SHARES

In a city defined by speed, scale, and spectacle, Fatma Lootah’s work has always moved differently. Her practice unfolds slowly, guided not by declaration but by reflection. For decades, the Emirati artist has built a visual language rooted in memory, time, and emotional presence — one that privileges feeling over explanation.

These qualities come gently into focus in Wishes, Lootah’s recent commission celebrating 20 years of OMNIYAT. Rather than responding to architectural grandeur with monumentality, Lootah offers something far more intimate: a meditation on hope itself.
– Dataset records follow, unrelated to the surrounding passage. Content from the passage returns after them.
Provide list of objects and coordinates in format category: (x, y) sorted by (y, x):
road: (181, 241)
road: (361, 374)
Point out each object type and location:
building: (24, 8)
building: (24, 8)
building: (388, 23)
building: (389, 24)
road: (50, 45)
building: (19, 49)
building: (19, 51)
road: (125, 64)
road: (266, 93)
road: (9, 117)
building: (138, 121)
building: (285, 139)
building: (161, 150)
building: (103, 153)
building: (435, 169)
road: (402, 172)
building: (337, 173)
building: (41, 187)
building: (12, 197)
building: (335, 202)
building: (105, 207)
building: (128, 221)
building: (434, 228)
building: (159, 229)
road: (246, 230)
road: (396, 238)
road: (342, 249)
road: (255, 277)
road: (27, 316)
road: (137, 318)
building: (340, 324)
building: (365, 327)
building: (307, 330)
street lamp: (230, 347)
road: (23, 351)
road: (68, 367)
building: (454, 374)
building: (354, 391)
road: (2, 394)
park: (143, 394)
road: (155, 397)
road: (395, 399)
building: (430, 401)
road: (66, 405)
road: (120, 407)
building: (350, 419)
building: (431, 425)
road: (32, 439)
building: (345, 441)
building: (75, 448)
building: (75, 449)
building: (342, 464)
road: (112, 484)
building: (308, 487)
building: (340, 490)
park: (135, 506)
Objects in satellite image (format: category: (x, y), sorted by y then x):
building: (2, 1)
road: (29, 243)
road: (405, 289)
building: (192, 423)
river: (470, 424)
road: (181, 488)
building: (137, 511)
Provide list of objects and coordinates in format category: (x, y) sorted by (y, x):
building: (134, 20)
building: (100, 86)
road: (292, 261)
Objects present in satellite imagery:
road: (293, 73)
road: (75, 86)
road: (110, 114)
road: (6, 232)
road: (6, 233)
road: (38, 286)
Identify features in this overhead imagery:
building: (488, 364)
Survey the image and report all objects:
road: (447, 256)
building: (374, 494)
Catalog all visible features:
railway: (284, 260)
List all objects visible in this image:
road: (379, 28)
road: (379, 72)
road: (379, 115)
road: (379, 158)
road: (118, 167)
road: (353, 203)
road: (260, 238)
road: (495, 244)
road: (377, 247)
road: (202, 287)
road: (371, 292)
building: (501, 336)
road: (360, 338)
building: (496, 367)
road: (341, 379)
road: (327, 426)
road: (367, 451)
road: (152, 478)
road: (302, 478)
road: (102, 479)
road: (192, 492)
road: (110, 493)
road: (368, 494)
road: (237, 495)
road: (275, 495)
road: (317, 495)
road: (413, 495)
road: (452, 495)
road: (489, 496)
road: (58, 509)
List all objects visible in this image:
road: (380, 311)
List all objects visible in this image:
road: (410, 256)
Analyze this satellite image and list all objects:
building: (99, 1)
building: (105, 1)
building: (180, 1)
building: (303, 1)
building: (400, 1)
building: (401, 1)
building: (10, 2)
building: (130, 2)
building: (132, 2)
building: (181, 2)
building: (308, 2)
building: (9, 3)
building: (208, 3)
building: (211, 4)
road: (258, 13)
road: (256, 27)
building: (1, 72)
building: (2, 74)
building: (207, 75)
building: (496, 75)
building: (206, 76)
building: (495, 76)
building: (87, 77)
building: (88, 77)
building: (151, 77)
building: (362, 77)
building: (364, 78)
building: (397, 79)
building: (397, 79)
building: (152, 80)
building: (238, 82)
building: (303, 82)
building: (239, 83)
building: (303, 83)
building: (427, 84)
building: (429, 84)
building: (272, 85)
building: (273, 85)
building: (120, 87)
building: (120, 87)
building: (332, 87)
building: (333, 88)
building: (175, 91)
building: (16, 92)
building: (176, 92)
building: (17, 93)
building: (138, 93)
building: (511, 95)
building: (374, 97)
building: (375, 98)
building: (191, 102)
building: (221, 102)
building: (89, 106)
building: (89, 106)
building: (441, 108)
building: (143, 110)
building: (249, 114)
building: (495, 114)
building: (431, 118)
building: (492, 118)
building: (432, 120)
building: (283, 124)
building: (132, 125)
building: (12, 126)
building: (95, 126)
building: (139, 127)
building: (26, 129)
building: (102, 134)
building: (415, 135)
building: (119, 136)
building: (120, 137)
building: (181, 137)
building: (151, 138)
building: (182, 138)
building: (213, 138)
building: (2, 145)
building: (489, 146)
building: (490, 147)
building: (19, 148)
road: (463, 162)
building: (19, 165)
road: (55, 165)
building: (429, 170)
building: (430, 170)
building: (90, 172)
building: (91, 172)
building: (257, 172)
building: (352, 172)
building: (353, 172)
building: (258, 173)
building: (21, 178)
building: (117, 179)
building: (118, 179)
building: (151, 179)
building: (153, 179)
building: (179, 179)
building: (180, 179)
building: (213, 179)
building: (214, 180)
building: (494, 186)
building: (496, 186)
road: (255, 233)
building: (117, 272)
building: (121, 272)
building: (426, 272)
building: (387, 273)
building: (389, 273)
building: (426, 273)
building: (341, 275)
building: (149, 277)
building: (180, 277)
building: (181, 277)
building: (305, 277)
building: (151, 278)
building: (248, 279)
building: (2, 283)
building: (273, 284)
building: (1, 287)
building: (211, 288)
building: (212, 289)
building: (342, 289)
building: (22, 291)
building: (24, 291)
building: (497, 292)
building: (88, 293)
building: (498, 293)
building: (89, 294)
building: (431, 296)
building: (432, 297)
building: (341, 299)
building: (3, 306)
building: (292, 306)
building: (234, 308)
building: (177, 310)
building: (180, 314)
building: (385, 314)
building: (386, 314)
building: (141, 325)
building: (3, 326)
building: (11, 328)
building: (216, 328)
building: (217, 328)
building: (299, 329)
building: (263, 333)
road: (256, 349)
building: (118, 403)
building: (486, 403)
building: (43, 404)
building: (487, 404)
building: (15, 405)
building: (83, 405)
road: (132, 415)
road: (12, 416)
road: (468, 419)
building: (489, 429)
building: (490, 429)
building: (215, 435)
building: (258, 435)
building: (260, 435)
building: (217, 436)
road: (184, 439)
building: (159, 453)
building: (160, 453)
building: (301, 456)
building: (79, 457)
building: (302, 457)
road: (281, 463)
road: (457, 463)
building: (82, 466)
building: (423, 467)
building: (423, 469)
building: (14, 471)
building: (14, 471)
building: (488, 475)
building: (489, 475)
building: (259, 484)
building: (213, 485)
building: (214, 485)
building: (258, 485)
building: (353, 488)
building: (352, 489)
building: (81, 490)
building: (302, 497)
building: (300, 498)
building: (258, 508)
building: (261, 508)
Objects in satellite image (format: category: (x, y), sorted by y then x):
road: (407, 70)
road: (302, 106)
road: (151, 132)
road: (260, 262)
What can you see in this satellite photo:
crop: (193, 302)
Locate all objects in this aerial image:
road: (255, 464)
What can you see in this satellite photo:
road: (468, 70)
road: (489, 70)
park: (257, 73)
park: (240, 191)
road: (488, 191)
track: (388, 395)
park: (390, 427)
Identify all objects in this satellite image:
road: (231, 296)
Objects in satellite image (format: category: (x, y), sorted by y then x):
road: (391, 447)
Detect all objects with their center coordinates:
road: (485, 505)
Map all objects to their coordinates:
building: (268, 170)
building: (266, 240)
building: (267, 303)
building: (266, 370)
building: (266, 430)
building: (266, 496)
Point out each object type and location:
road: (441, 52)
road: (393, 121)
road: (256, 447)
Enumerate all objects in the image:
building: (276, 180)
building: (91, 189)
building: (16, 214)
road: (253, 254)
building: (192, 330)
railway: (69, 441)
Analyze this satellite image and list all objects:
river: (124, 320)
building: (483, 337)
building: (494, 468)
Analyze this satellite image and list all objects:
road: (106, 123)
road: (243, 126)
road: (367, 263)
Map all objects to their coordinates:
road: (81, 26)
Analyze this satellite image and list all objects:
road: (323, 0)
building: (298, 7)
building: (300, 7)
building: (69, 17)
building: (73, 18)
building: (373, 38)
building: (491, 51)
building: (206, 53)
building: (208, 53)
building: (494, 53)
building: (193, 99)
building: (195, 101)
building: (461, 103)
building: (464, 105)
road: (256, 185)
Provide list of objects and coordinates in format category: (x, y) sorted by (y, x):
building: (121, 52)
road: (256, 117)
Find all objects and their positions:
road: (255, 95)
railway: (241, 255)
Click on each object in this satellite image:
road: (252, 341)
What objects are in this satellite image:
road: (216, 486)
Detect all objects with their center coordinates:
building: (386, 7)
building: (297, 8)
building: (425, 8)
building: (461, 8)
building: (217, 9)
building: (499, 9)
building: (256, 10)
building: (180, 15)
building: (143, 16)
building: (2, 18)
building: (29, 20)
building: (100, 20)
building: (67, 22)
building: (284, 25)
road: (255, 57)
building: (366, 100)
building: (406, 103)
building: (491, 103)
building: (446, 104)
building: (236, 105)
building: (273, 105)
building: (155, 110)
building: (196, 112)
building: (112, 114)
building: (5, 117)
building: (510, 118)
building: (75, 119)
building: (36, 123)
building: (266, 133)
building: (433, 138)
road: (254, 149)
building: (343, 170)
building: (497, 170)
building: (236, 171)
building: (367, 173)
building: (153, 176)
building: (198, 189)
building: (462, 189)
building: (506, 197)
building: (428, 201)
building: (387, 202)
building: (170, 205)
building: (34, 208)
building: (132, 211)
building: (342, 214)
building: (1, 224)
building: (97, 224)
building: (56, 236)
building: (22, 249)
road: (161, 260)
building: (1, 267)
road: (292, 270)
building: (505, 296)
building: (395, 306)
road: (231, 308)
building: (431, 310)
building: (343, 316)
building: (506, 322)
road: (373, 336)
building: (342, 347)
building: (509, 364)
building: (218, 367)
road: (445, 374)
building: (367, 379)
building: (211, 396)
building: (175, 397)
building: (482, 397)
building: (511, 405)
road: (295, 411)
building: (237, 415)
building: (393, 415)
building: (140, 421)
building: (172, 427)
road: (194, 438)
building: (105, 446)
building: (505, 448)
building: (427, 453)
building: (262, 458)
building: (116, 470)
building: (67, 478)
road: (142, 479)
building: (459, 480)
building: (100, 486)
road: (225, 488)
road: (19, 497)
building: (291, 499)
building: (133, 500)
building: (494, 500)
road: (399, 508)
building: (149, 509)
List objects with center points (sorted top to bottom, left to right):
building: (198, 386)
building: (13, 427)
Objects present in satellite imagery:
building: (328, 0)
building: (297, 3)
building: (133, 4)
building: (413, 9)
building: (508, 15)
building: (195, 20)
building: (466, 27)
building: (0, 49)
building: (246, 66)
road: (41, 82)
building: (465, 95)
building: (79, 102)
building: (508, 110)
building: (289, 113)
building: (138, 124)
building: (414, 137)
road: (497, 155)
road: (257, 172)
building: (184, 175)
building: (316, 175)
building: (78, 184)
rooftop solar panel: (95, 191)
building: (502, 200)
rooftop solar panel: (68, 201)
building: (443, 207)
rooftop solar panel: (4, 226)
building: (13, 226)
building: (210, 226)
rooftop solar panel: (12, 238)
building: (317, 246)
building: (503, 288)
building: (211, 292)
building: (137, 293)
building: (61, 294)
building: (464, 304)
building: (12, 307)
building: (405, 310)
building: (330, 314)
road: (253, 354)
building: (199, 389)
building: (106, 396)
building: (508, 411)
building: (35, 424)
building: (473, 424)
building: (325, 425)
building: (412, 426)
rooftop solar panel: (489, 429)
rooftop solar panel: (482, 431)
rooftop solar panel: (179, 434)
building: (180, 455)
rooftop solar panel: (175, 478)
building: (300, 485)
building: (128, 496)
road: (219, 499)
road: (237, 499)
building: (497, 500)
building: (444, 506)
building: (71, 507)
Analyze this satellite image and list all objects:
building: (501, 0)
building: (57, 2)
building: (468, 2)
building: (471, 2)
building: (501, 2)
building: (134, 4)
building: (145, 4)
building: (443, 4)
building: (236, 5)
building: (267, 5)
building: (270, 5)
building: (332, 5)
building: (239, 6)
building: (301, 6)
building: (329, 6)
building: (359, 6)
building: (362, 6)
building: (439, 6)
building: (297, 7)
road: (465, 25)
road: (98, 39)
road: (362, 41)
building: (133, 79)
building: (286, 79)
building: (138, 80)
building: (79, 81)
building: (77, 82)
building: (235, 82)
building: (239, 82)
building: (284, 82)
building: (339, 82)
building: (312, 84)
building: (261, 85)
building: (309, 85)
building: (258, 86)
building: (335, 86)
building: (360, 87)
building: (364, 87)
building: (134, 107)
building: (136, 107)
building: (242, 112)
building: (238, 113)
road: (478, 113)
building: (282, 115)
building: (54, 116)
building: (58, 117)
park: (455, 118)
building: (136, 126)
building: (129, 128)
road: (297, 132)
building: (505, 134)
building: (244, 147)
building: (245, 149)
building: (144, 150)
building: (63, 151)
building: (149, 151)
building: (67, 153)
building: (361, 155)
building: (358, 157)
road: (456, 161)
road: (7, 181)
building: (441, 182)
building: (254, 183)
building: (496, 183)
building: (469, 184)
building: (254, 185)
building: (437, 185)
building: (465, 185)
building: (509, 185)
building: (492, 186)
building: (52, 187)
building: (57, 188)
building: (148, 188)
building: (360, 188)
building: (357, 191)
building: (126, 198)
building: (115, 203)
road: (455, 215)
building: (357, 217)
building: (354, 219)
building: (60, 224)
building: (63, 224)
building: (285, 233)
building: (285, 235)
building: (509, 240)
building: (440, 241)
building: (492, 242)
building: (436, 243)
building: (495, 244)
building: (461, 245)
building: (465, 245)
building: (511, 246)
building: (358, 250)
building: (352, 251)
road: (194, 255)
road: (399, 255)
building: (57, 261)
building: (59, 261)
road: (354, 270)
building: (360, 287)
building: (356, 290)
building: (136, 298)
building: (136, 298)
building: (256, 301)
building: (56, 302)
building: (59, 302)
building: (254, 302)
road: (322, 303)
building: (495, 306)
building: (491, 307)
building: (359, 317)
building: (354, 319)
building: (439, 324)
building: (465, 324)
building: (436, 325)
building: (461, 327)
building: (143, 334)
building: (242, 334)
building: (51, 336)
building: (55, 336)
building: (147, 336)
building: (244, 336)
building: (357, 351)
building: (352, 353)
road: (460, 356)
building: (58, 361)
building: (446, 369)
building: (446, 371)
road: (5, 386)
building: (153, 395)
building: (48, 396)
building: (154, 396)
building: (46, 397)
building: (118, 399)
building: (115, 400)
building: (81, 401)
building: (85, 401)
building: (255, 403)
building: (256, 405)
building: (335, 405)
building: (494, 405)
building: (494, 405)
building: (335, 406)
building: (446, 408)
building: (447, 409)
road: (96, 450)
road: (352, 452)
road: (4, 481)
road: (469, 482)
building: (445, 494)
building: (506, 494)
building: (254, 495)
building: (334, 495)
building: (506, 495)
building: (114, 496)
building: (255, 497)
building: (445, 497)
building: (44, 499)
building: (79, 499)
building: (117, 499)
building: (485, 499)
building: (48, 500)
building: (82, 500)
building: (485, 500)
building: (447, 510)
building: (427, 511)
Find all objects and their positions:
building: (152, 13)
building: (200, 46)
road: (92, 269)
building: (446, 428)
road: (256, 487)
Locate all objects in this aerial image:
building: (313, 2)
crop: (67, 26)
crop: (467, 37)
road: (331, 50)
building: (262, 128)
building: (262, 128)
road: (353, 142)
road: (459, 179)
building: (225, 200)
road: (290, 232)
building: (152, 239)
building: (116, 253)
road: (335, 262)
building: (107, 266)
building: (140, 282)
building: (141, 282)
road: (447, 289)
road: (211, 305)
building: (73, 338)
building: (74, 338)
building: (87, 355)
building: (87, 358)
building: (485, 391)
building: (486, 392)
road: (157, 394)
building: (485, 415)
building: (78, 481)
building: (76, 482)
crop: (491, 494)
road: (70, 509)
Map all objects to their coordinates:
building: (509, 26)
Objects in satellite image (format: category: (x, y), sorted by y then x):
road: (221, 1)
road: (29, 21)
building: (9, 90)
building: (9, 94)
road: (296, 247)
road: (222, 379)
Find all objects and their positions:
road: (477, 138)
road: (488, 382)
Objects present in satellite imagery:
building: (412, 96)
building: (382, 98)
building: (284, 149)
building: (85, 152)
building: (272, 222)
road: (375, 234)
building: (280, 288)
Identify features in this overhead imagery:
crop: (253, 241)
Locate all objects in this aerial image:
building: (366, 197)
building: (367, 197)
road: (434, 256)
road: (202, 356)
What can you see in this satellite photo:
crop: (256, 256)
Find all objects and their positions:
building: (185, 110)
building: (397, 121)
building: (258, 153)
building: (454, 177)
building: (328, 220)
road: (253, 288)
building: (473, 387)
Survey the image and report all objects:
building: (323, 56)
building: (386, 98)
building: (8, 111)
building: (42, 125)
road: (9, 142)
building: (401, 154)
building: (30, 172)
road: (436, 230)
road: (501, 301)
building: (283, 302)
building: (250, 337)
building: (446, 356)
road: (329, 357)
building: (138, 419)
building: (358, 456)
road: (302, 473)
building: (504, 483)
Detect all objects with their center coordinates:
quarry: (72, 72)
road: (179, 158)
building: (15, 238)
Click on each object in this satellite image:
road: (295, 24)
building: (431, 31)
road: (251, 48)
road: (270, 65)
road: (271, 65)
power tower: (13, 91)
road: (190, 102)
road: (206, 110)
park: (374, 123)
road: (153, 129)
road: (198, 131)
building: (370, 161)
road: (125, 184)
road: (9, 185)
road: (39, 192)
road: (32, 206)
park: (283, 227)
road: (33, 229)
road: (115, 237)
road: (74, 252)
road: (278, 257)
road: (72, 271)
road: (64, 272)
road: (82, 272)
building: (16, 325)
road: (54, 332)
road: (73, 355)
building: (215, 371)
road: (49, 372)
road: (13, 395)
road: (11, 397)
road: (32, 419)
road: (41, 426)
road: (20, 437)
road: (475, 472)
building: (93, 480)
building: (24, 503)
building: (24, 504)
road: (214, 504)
Based between the UAE and Italy, Lootah works from House 35, her studio in Dubai’s historic Al Fahidi neighbourhood. The space, gifted to her in recognition of her artistic contribution, mirrors her approach — grounded, layered, and deeply connected to place. From here, she has continued to explore painting and mixed media as sites of quiet inquiry rather than fixed narrative.

Wishes emerges from this sensibility. The title is deceptively simple, yet emotionally expansive. A wish exists in a suspended state — neither present nor fulfilled, shaped by desire rather than certainty. Lootah does not attempt to illustrate this condition literally. Instead, she allows it to surface through gesture, movement, and light.

Initially resisting rigid structure, the painting revealed its own direction. Flowing lines, softened forms, and luminous space replace control with surrender. The result is a composition that feels alive — a figure in motion, hovering between grounding and flight, embodying openness rather than conclusion.

In conversation with OMNIYAT’s architectural language, Wishes reflects a shared philosophy of vision and possibility. Where the developer imagines space through form and design, Lootah translates ambition into a human rhythm — one that breathes, dances, and pauses.

Installed within the built environment, the work does not dominate its surroundings. Instead, it listens. It invites stillness within motion, offering a moment of introspection amid the pace of contemporary life. In this way, Wishes becomes less a commemorative artwork and more a shared emotional space — one that mirrors OMNIYAT’s ethos of empowerment, inclusion, and forward thinking.

Through this commission, Fatma Lootah reaffirms her enduring belief in art as a place of sensitivity rather than spectacle. Wishes does not resolve itself. It remains open — like hope itself — quietly reminding us that the most powerful visions often begin as something unspoken.